The GSE regulator recently unveiled strategic plan recognizes that Fannie Mae and Freddie Mac likely will be around for at least a few more years–and the only way to reduce their dominance in the market is to raise guarantee fees while providing a secondary market execution for private securitizations.
“It is more of a technician’s view of how to diversify risk in the mortgage market, than a political solution,” said Robert Zimmer, a principal at TVDC–a financial services consulting firm familiar with the plan.
The Washington lobbyist expects the FHFA’s proposal will have legs no matter who wins Tuesday’s election. “I think it would move forward under either administration,” Zimmer said.
A report by Dechert LLP’s finance and real estate group notes that the most specific part the FHFA’s strategic plan deals with its proposal to “build a single new securitization platform that can be used by both enterprises and the private sector.”
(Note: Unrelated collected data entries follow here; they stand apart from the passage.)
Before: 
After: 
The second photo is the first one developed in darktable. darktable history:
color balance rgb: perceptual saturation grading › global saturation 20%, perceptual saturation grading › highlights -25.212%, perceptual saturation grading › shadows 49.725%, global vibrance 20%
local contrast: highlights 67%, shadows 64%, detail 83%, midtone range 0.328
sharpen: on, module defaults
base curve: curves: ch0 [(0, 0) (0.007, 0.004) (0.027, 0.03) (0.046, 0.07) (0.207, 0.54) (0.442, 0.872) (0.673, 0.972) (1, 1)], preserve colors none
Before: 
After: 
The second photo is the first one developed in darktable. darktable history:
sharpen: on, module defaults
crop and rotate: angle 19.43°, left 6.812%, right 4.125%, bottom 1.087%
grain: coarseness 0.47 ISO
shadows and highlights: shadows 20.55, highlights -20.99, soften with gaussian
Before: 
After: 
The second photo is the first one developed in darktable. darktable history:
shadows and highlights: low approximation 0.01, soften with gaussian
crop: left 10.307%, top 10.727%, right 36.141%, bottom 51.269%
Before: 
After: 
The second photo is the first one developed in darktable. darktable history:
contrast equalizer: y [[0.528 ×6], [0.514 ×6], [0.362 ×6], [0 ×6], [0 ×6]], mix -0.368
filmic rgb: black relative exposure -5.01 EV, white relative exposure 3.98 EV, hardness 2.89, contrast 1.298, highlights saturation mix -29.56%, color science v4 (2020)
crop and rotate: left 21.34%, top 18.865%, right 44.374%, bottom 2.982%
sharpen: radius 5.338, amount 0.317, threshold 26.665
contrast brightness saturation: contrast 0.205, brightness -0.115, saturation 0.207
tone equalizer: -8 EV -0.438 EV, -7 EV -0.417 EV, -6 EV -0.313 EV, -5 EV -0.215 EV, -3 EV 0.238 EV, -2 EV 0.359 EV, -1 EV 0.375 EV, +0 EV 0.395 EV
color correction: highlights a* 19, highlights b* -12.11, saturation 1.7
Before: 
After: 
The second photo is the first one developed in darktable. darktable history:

Dechert attorneys write that the FHFA is trying to encourage all market participants to use a new system for document custody, standardized data reporting, along with a common pooling and servicing agreement that can be shared openly on the same platform.
The FHFA, in general, is trying to fill a vacuum created by the legislative stalemate over GSE reform.
In its strategic plan the agency “acknowledges that it is not in a position to drive the transition to a new model of housing finance.” But “by being the first to build the highway to reform, it does hope to attract enough traffic to necessitate that highway being built.” The comment period on the FHFA’s strategic plan ends Dec. 3.
Meanwhile, questions remain on which entity would control the securitization platform. If it’s a government-owned platform, “it ought to have a five-year sunset,” according to American Enterprise Institute resident fellow Alex Pollock. In other words, after five years, the platform should be sold or auctioned off to the highest bidder.